- Aim of the task
Translate this sentence from the gaming performance review into Spanish: "The FX-8150 is thankfully a bit faster than its predecessors, but it still falls behind Sandy Bridge."

##### Selected extract #####

Gaming Performance

AMD clearly states in its reviewer's guide that CPU bound gaming performance isn't going to be a strong point of the FX architecture, likely due to its poor single threaded performance. However it is useful to look at both CPU and GPU bound scenarios to paint an accurate picture of how well a CPU handles game workloads, as well as what sort of performance you can expect in present day titles.

Civilization V

Civ V's lateGameView benchmark presents us with two separate scores: average frame rate for the entire test as well as a no-render score that only looks at CPU performance.

Civilization V—1680 x 1050—DX11 High Quality

While we're GPU bound in the full render score, AMD's platform appears to have a bit of an advantage here. We've seen this in the past where one platform will hold an advantage over another in a GPU bound scenario and it's always tough to explain. Within each family however there is no advantage to a faster CPU, everything is just GPU bound.

Civilization V—1680 x 1050—DX11 High Quality

Looking at the no render score, the CPU standings are pretty much as we'd expect. The FX-8150 is thankfully a bit faster than its predecessors, but it still falls behind Sandy Bridge.

Crysis: Warhead

Crysis Warhead Assault Benchmark—1680 x 1050 Mainstream DX10 64-bit

In CPU bound environments in Crysis Warhead, the FX-8150 is actually slower than the old Phenom II. Sandy Bridge continues to be far ahead.

##### Data excerpts #####

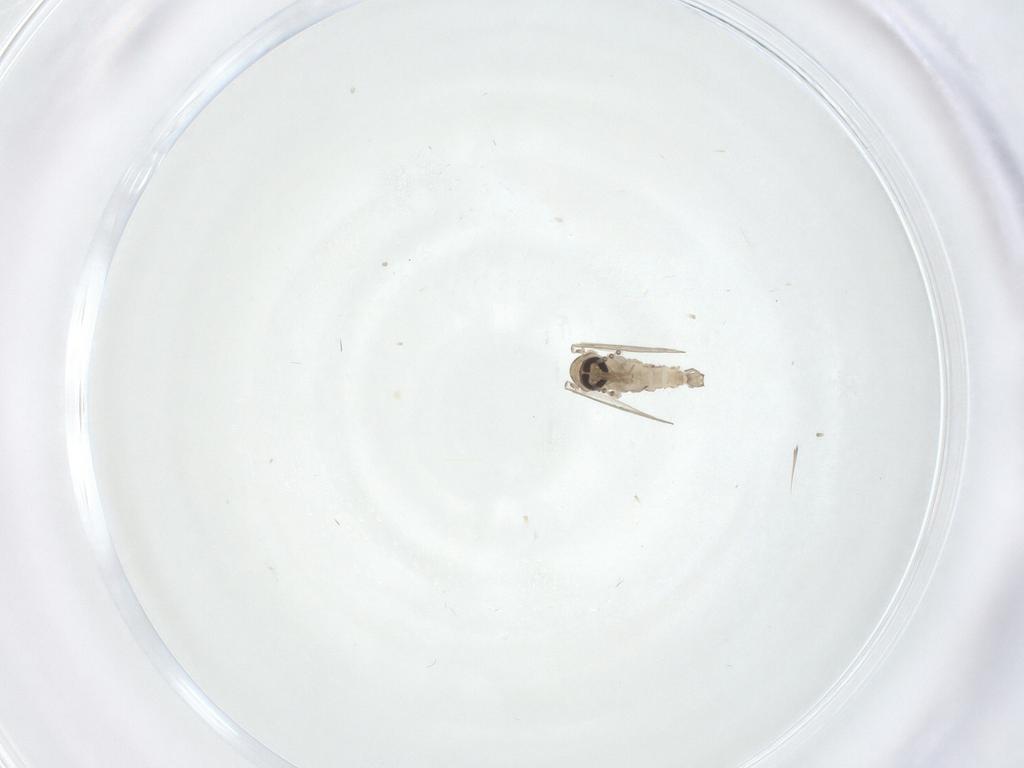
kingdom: Animalia
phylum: Arthropoda
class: Insecta
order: Diptera
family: Psychodidae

#####

- Task response
Afortunadamente, el FX-8150 es un poco más rápido que sus predecesores, pero todavía queda por detrás de Sandy Bridge.